Efficient communication is about what is efficient for the people that need the information. Different people care about different things which means you frequently need to have multiple threads of communication on the same topic. That will help ensure rapid consumption of the right information by the right people. For example
- A product manager will ask about impact and risk
- A principal engineer will dig into design choices and trade offs
- A junior engineer will want to know what they are suppose to work on and how it applies to the overall project
That might sound like a lot of uninteresting work but remember, this is about sticking the landing. A solution is ONLY as good as others understand it.
Fortunately compression is really easy for AI agents to adopt with a good prompt. A little trickier is getting the content right for different target audiences. Regardless, when you are using an agent, you must absolutely own the content that you send out. On complex projects and challenges, it doesn’t take much for an AI to get confused and do a terrible job. If you aren’t careful, you just get compressed garbage.
AI is also terrible on tone and the moment that your reader or listener thinks you are just dumping something that AI produced, your creditability drops rapidly; it takes a lot of time to recover from that kind of mistake.
Efficiency with Effectiveness
Compression is really a process for efficient communication. There is the matter of tone and tone matters. If people think you’re being the loudest voice in the room instead of being calm and cool under pressure, that is a huge distraction. That is where methodology is important. Methodology is how you behave which is important for effective communication.
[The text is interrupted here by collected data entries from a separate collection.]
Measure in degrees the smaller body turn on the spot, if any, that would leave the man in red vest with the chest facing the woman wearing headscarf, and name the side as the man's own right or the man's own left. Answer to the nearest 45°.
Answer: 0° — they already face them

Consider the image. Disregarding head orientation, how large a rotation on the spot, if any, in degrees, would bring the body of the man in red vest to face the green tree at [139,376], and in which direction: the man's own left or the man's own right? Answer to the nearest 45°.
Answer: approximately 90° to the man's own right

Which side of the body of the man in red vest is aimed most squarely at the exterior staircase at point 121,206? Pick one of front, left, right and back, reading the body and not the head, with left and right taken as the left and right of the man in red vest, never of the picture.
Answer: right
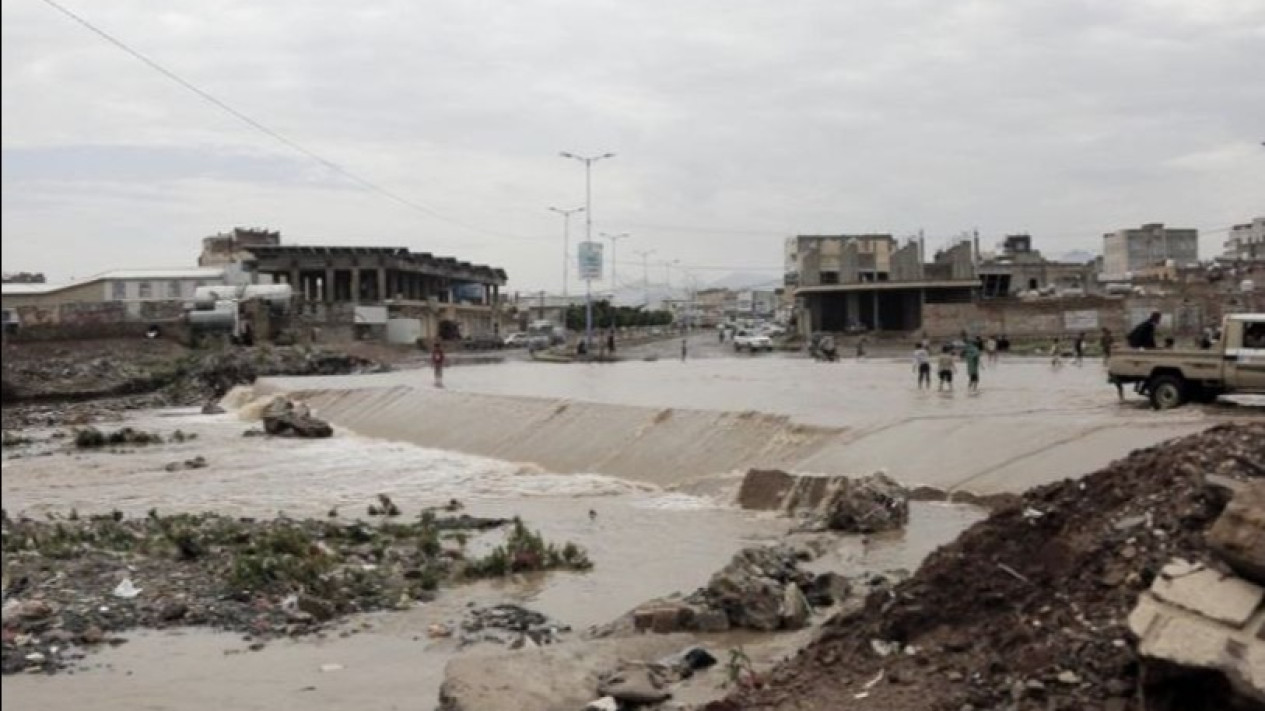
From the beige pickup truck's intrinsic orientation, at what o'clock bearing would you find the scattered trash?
The scattered trash is roughly at 4 o'clock from the beige pickup truck.

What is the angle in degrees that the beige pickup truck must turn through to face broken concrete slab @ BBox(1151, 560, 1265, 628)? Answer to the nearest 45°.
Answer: approximately 90° to its right

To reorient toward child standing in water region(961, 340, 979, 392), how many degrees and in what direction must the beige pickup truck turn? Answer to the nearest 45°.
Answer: approximately 135° to its left

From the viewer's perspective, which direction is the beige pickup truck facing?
to the viewer's right

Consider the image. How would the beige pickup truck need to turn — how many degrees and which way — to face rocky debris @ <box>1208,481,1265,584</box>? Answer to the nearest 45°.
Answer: approximately 90° to its right

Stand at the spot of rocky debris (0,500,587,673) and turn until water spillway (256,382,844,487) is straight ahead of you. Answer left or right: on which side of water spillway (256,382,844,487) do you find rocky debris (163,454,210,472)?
left

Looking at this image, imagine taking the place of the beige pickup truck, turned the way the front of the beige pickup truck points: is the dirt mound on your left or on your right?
on your right

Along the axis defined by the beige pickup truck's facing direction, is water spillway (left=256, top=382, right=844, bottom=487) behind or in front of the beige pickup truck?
behind
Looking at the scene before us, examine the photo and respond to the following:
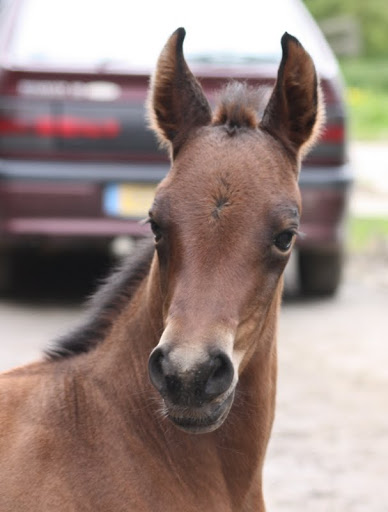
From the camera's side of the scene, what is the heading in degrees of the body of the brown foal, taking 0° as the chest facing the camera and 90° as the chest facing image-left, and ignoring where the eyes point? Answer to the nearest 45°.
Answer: approximately 315°

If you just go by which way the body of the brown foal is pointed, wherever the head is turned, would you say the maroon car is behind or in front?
behind

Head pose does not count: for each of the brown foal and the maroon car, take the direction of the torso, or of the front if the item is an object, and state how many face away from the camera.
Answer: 1

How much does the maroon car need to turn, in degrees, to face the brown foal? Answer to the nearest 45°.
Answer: approximately 180°

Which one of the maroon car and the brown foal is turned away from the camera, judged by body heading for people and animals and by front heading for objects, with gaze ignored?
the maroon car

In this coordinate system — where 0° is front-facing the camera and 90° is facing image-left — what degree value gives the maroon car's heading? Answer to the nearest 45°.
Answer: approximately 180°
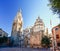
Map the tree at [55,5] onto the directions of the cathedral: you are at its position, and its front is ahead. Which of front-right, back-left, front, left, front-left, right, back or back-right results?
front-left

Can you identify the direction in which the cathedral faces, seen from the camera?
facing the viewer and to the left of the viewer
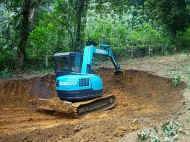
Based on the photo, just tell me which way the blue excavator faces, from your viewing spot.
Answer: facing away from the viewer and to the right of the viewer

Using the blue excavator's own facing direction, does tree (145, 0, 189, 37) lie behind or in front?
in front
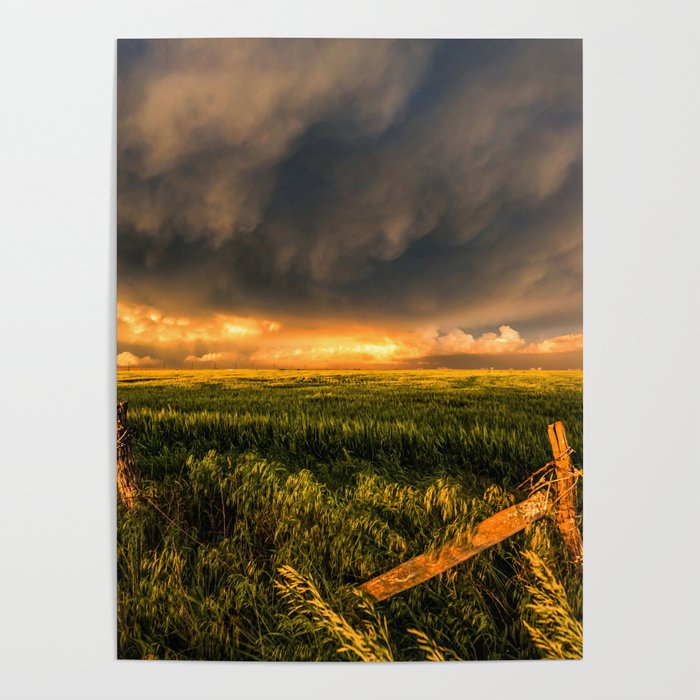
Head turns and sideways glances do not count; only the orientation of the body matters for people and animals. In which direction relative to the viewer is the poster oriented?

BIFF is a methodology for communicating when in high conflict; its roots are in divorce and co-parenting. I think it is brilliant and can be used in professional settings with a tweak. BIFF stands for the following:
- Brief
- Informative
- Friendly
- Firm
This methodology is incredibly useful for conversations that are tense, emotional, or high-stakes because it keeps things grounded and professional. However at work, generally speaking, you don’t have that high conflict element. My tweak is to replace Firm with Focused which is intended to mean staying and steering back on topic. Don’t let the conversation wander or drift.
It is important to have both compression and a positive methodology in engineering / professional conversations. Compression helps you determine what to say. Methodology helps you determine how to say it. They create communication that is clear, calm, and effective regardless of the situation.
How to start compressing
Compression is a skill you build through repetition. The more you practice, the more it shapes how you think about what information is important to the person you are talking to. You aren’t withholding information. Compression is not about hiding complexity. It is about respecting it by creating focus on what is important to your audience. You are filtering the noise so your listener or reader doesn’t have to.
Pick a structure that both works for you and your job. Next, when you put it into practice, pause. Think through how to structure your content.
There are lots of places where you can start practicing compression:
- Summarizing a completed task
- Starting a status report with a short exec summary
- Answering questions concisely in meetings and allowing attendees to choose where they want more details
When you compress well, you show that you understand what you are working on well enough to extract what matters the most to your audience. You stop burying the lead. That doesn’t just make your communication more efficient. It also builds trust. It is trust that you both know the system and how to talk about it.
Don’t forget the methodology that you use to regulate your tone. You want that compressed message to be both effective and efficient. Great compression invites conversation.